Wenn im Amt der Blick fürs Wesentliche fehlt

Mühsam gestaltete sich die Arbeit des „Untersuchungsausschusses IV (Kindesmissbrauch)“ in den vergangenen zwei Jahren. Da gab es Behörden, die erkennbar wenig Interesse daran hatten, zur Aufklärung der vielfachen Vergewaltigung von Kindern beizutragen. Zeugen mussten gerichtlich zur Aussage gezwungen werden, Dokumente ließen auf sich warten. Nach 72 Sitzungen und der Anhörung von 120 Zeuginnen und Zeugen liegt der Entwurf für einen Zwischenbericht des Ausschusses vor. Die Zeit hat nicht gereicht, um die Arbeit des Ausschusses vor der Landtagswahl abzuschließen.

Der nächste Landtag wird also einen neuen U-Ausschuss bestimmen müssen. Ordentlich gearbeitet wurde aber schon in der laufenden Legislaturperiode. Die Erkenntnisse, die der Ausschuss zusammengetragen hat, öffnen den Blick in einen Abgrund. Immer wieder wurden Beschäftigte in Jugendämtern oder in Polizeiwachen mit Aussagen zu möglichem Kindesmissbrauch konfrontiert.

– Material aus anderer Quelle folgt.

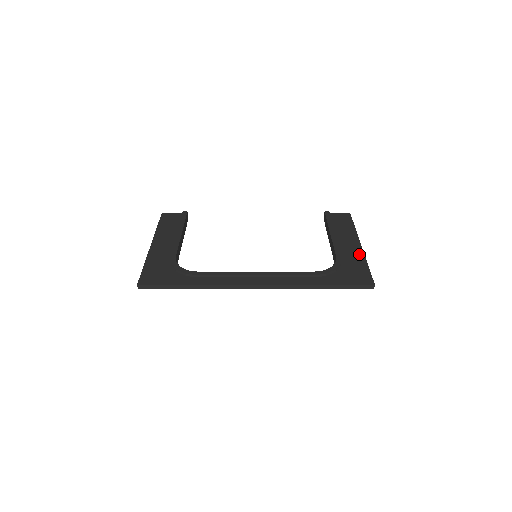
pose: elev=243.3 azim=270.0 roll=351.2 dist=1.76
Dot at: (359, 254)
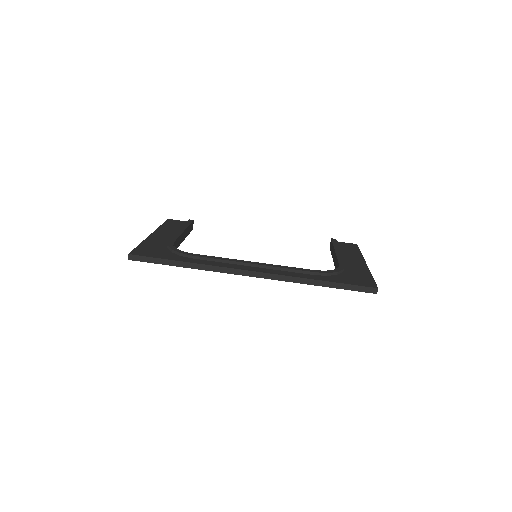
Dot at: (363, 268)
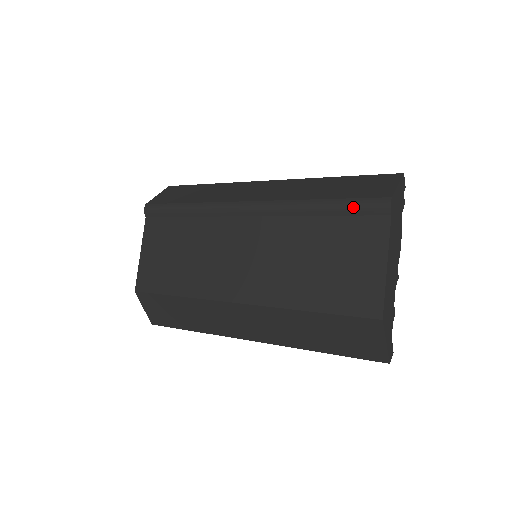
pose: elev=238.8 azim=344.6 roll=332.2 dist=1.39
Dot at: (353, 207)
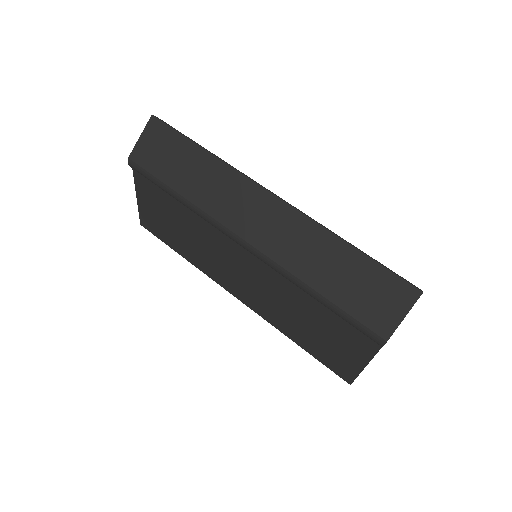
Dot at: (348, 322)
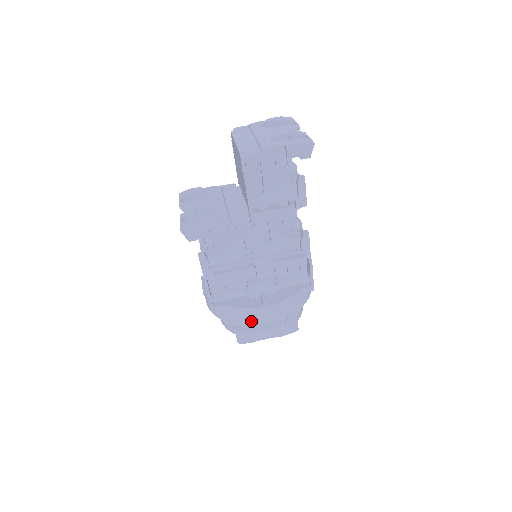
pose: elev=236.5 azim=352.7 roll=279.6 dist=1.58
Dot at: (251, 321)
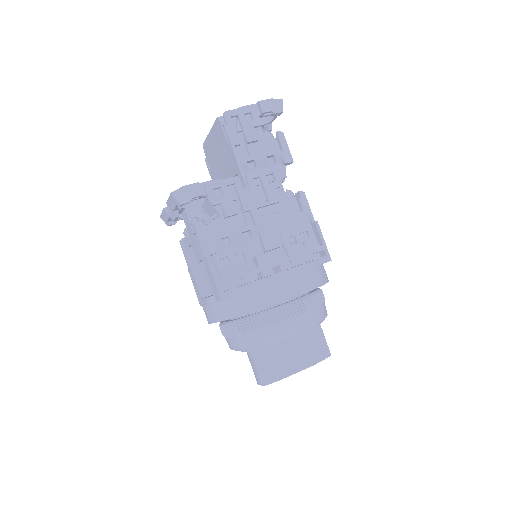
Dot at: (272, 297)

Oft gab es keine echte Reaktion, oft nur halbherzige, manchmal wurde der Tippgeber sogar ermahnt, den Mund zu halten.

"Da stand kein Schild: Ich habe Sex mit Kindern"

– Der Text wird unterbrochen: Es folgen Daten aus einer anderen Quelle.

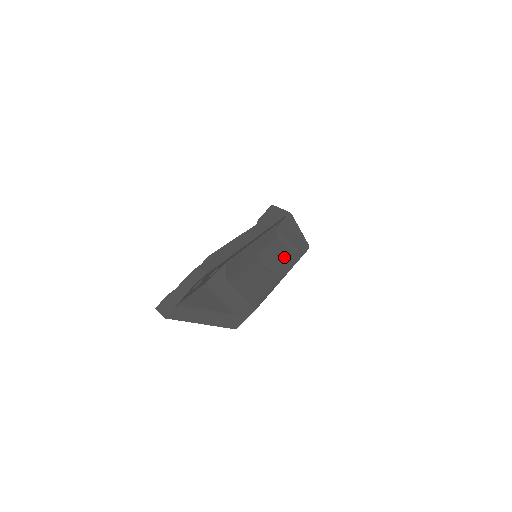
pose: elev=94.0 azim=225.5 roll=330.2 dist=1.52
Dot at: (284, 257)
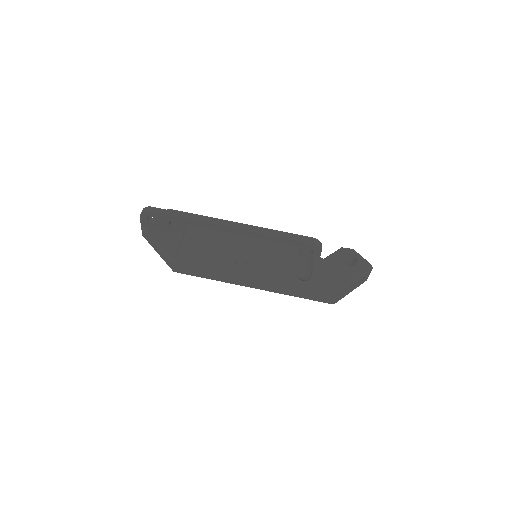
Dot at: (275, 269)
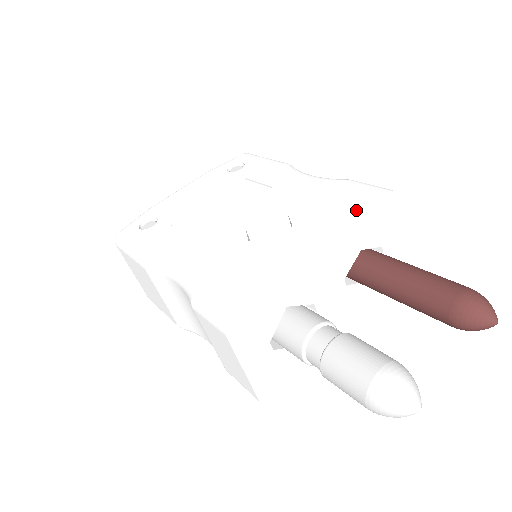
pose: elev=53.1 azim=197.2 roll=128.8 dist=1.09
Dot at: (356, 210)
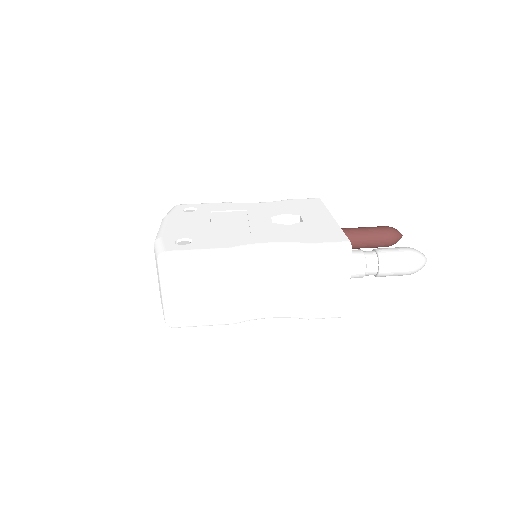
Dot at: (320, 205)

Zu den besonders Besorgnis erregenden Ergebnissen des Ausschusses gehört, dass viele von denen, die sich professionell mit dem Schutz von Kindern und Jugendlichen beschäftigen, nie persönlich Kontakt zu den betroffenen Kindern hatten. Verstörend waren Zeugenaussagen wie diese eines Sozialpädagogen, der den Hauptangeklagten kannte, aber keine Alarmsignale wahrgenommen haben wollte: „Da stand kein Schild an der Tür: Ich habe Sex mit Kindern“.

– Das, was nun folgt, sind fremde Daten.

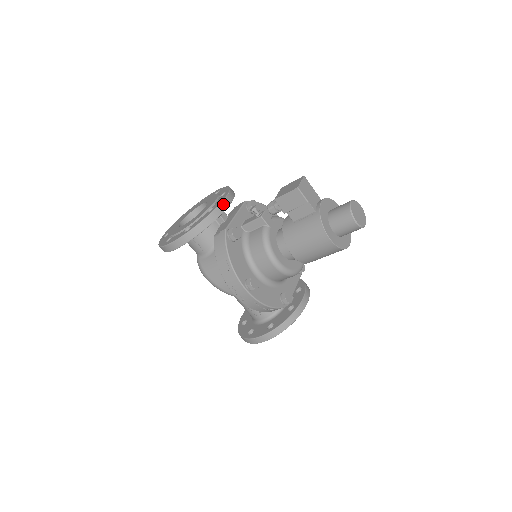
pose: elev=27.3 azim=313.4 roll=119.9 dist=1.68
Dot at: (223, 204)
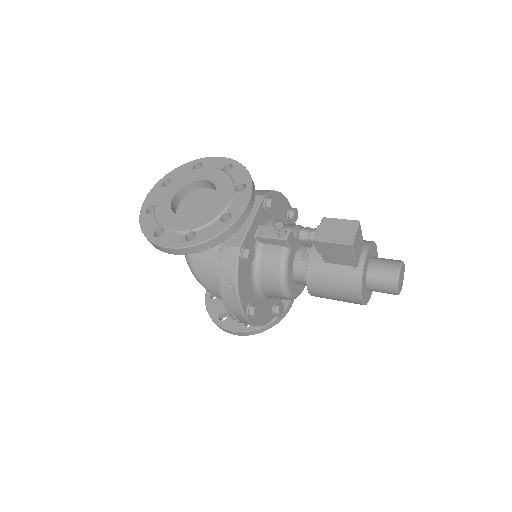
Dot at: (244, 214)
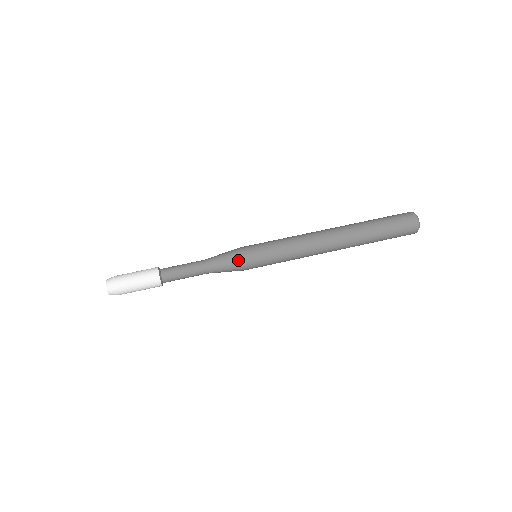
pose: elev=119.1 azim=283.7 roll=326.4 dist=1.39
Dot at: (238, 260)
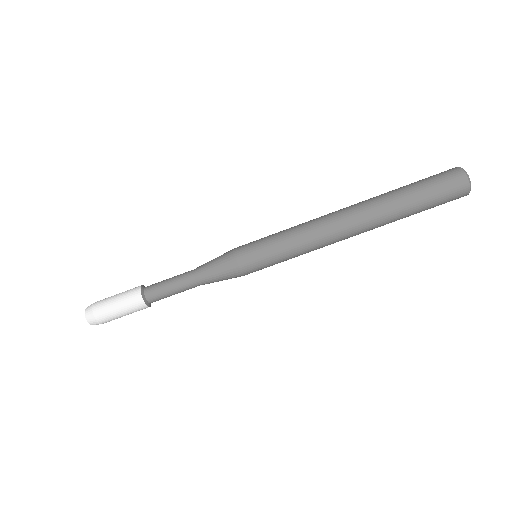
Dot at: (235, 272)
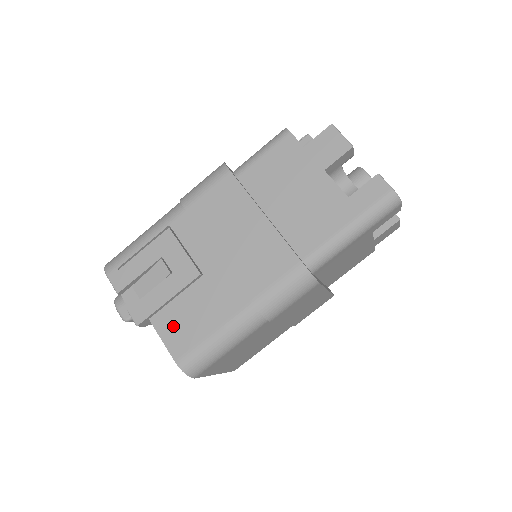
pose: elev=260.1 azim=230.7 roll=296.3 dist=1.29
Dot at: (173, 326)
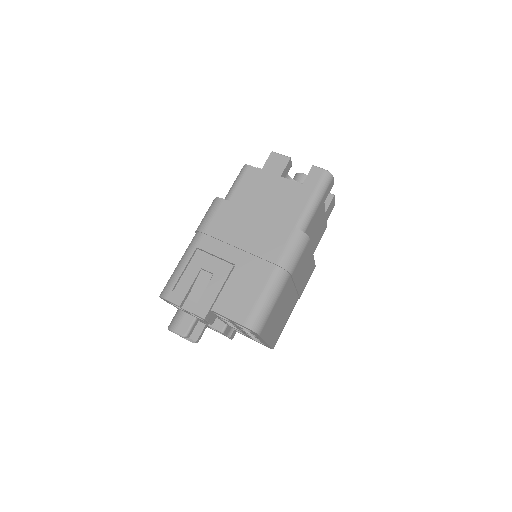
Dot at: (231, 305)
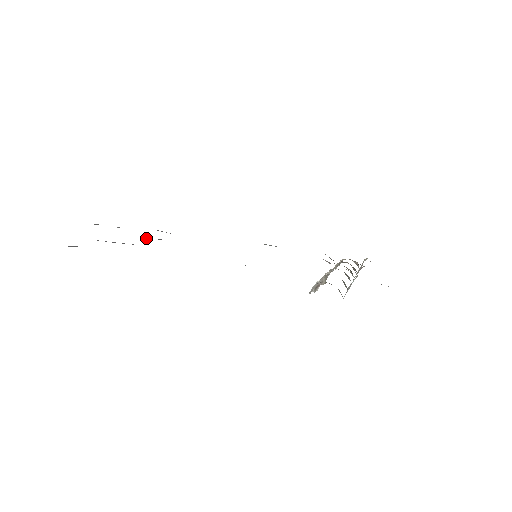
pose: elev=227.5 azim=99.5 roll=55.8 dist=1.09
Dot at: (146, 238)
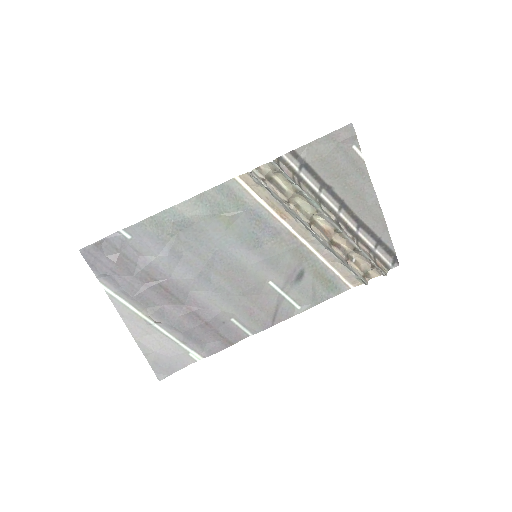
Dot at: (183, 311)
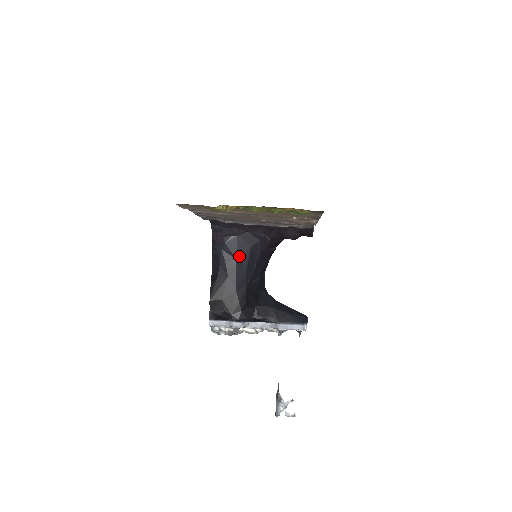
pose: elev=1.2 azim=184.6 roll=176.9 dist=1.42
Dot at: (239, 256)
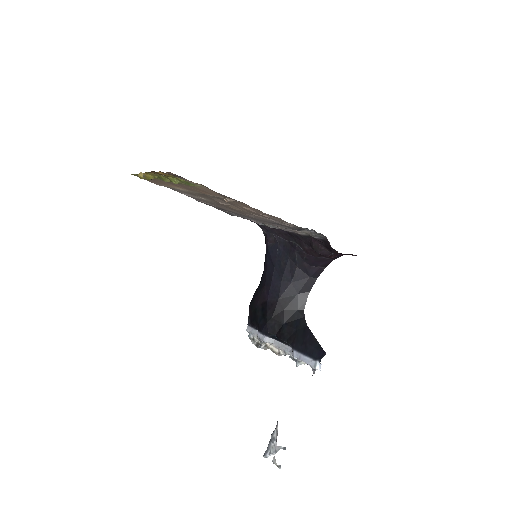
Dot at: (277, 265)
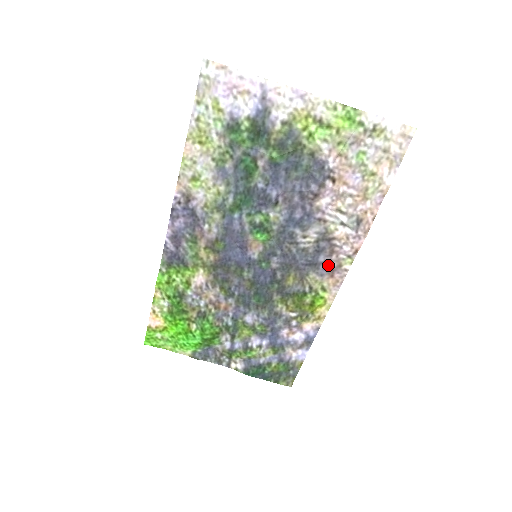
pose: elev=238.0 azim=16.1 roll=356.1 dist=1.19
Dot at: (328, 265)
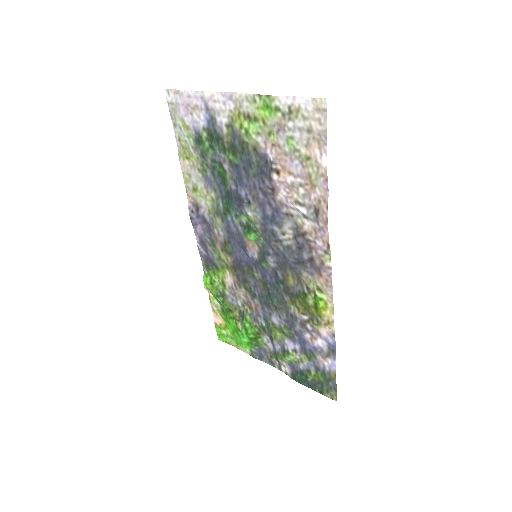
Dot at: (313, 263)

Nicht böse Absicht sei ursächlich für das Versagen der Ämter, betont Martin Börschel (SPD), Vorsitzender des U-Ausschusses Kindesmissbrauch. Vielmehr gehe es um „persönliche und strukturelle Überforderungen“. Gerade die Fallübergaben und die Dokumentationen seien vielfach „katastrophal“ verlaufen. Täter seien erfahren darin, solche Schwachstellen auszunutzen. „Sie wechseln ihren Wohnsitz oder den Arzt, wenn es für sie brenzlig wird“, so Börschel. „Wenn es da keinen guten Austausch von Informationen gibt, hat der Täter die Nase vorn.“

Fehlende Wertschätzung für Jugendamts-Mitarbeiter?

Wenn sich jedes Jahr eine neue Fachkraft um eine Familie kümmere, gingen viele Informationen verloren, meint Börschel. Jugendamts-Mitarbeiter machten ihren Beruf aus Leidenschaft, würden aber zermürbt durch Personalmangel, unklare Regeln, schlechte Bezahlung und insgesamt „fehlende Wertschätzung“.

Unter dem Eindruck der Verbrechen von Lügde hat NRW als erstes Bundesland eine Landesfachstelle gegen sexualisierte Gewalt eingerichtet. Ein Kinderschutzgesetz steht vor der Verabschiedung.